General Electric Not Giving Up On Shareholders As Alstom Deal Comes Within Reach

| About: General Electric (GE)


The French government has laid out three specific stipulations for GE if it acquires Alstom, a clear signal that the French are softening to the bid.

Rival Siemens has not yet announced an official takeover offer, leaving GE as the sole bidder.

GE has recovered well from past failed acquisitions, and given already strong growth indicators, we recommend investors take a piece of GE with or without Alstom.

The French government has assumed a role similar to an investment banker in General Electric's (NYSE:GE) bid for Alstom, one of the top companies in France. The government is looking deeply into the $17 billion takeover offer, expressing concern that the acquisition might affect jobs at home or meddle with the economy.

French Government Rolls Out Strict Terms of Agreement

French President François Hollande and his minister of the economy, Arnaud Montebourg, have said that they remain open to GE, which has already made a very generous bid while Siemens (OTCPK:SIEGY) has not yet formulated one, but they have a number of stipulations that they want General Electric to meet first.

The top three conditions for the deal the French government wants GE to agree to are the following:

· First, the headquarters should remain in France, which would allow the government to step in if there were job cuts or the work was outsourced to other countries.

· Second, the train manufacturing operations remain independent and the government suggested a swap where Alstom acquires GE's locomotive business.

· Third, the nuclear power business and industrial turbine business remain, at least partially, under French control.

Although the board at Alstom has already approved a $13.5 billion for the transmission and power generation business, the French government has asked Siemens to prepare a counter-offer.

French Economy Minister Wary of GE's Bid

Arnaud Montebourg has been critical of GE's bid and has the power to block the bid under a French law that allows the government to deny a foreign company acquiring a strategically important French company. While he has not vetoed the deal, he has openly referred to the deal as a threat to national sovereignty and a threat to the French economy.

Besides his expressed concern that GE's acquisition will affect the power company's famous nuclear reactor technology - because it might be moved out of the country - he is also wary that Alstom will have a smaller locomotive business. Currently, Alstom is renowned for its highly sophisticated, cutting-edge technology related to its nuclear reactor business and its French TGV bullet train.

However, in an effort to improve the terms of the agreement for Alstom, he has wooed Siemens to show an interest in acquiring the power engineering divisions of Alstom. Currently, Siemens has not formulated an offer, but the German engineering company said that it was considering making one by the first week of June.

GE Provides Assurances

In the latest rounds of talks, GE has assured the French government that GE has no intentions of adversely affecting French jobs or draining away its nuclear-equipment technology. Both jobs and sensitive technology would remain in France.

Clara Gaymard, a GE executive in France, deflected criticism leveled by the French government over the acquisition. The government had said that it was "unacceptable" that GE wanted to acquire Alstom's power equipment, since this represented most of the company's revenue and was also strategic to the growth of the French economy.

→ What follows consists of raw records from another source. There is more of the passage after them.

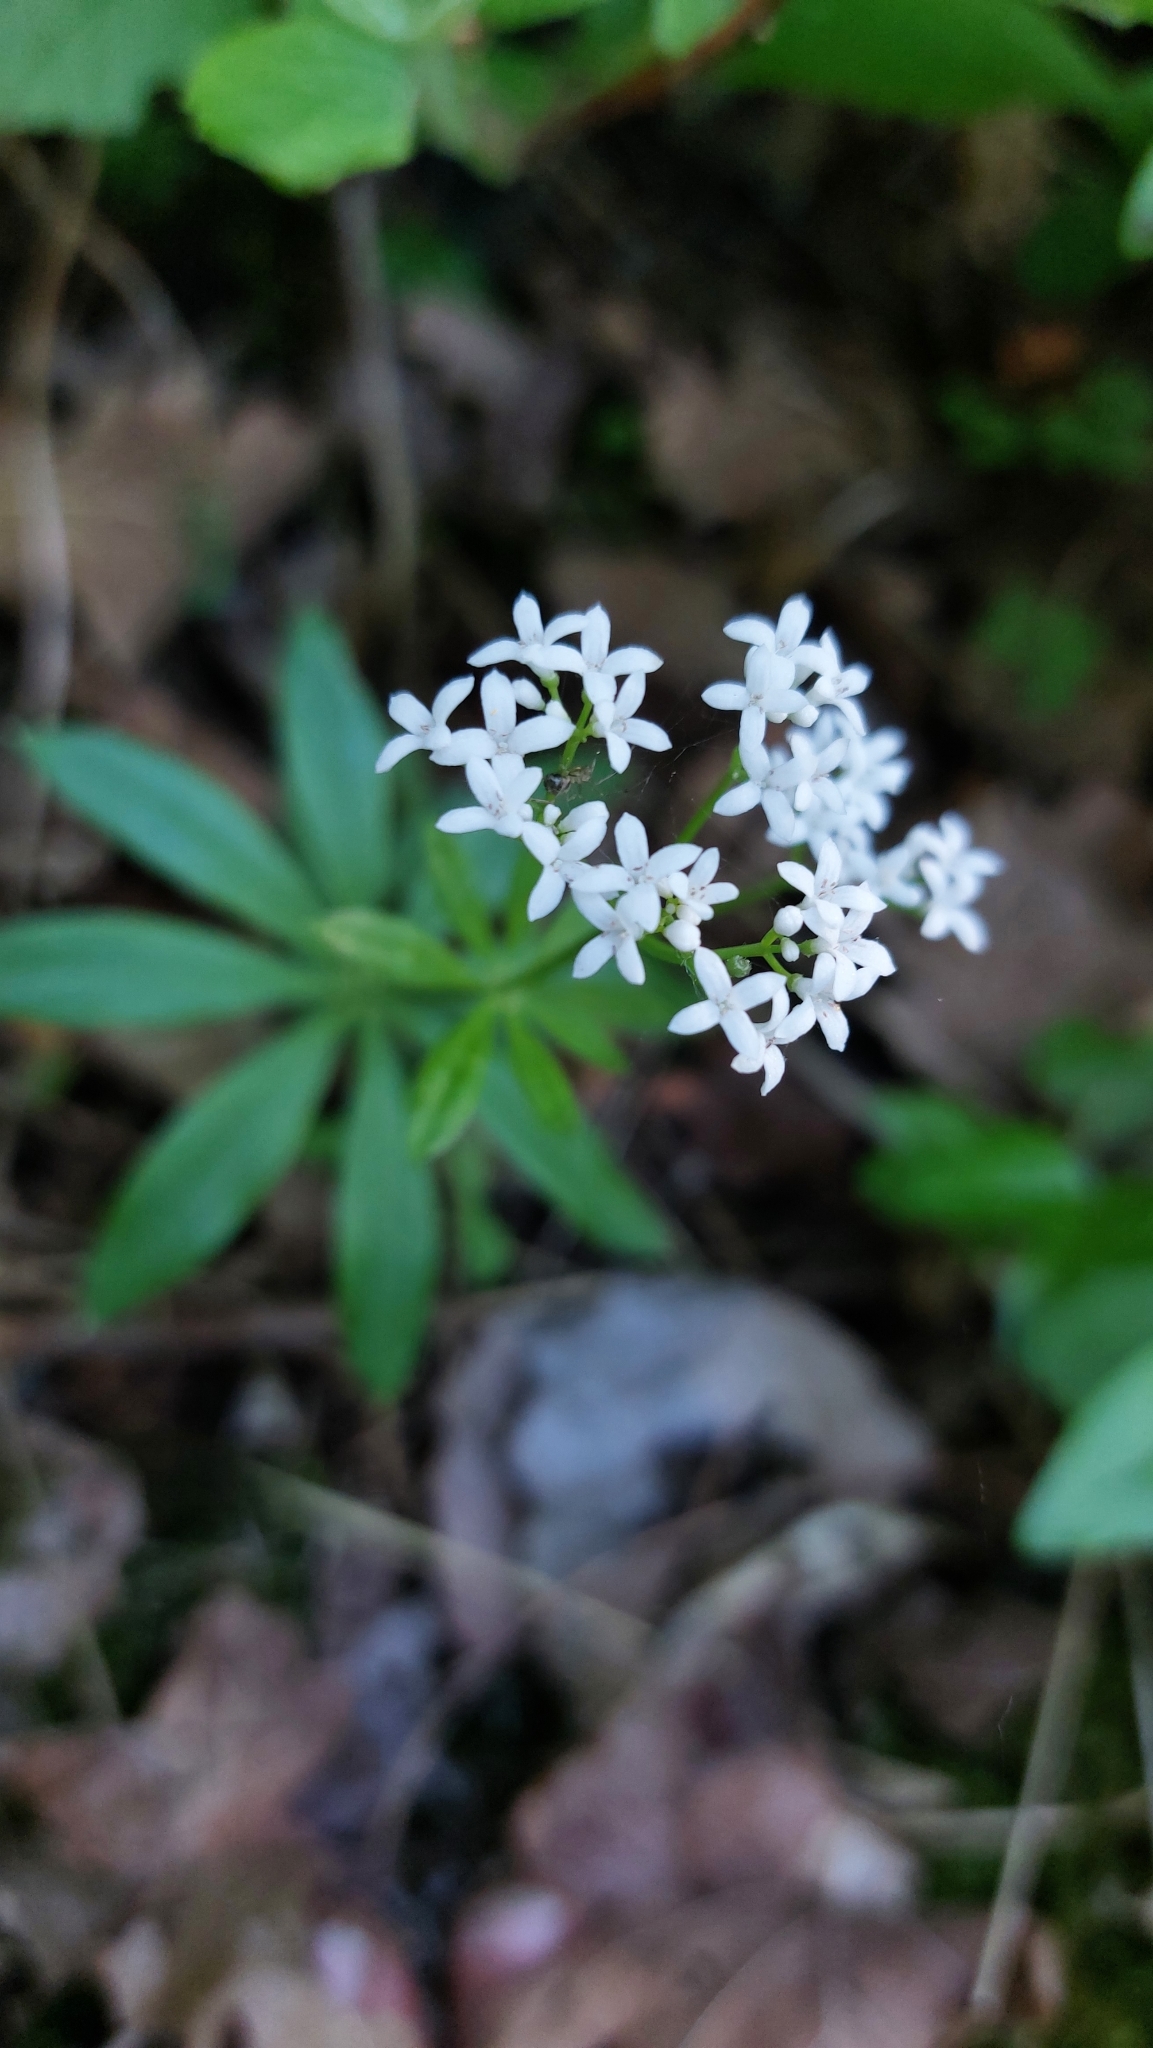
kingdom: Plantae
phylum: Tracheophyta
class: Magnoliopsida
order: Gentianales
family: Rubiaceae
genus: Galium
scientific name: Galium odoratum
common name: Sweet woodruff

She offered two assurances over the proposed acquisition: one, the nuclear business would remain in France; and, two, the intellectual property rights to the sensitive equipment would remain with France.

Constructive Discussion

Speaking on behalf of GE, Ms Gaymard has said that the discussion between GE and the French government remains constructive. She said that GE was looking into an asset swap that would support Alstom's train business, in particular its rail track signaling division. GE has also allowed the French government more time to discuss the deal with rival Siemens by extending the deadline until June 23.

Outlook for GE Investors

With or without Alstom, GE looks very strong heading into the second half of 2014. We continue to rate General electric a buy for growth investors.

The company's international presence is still very solid and growing, particularly in emerging markets.

As GE continues to focus on its core industrial business, spinning off less profitable and harder-to-manage divisions, such as GE Capital, it is able to align with the recovering economy.


GE has shown very solid and consistent growth since 2009, beating earnings estimates in mid-April. GE has a solid history of beating earnings estimates for nearly five consistent quarters.

While the Alstom deal would certainly boost and diversify GE's portfolio for shareholders, solidifying a dominant position in a recovering Europe, GE won't likely falter if the acquisitions falls through.

GE recovered well from a failed merger with Honeywell in 2001; there's no reason GE won't move forward in this case as well.

Given France's softening stance, and GE's persistence, however, it appears as though a boost for the industrial giant is on the horizon.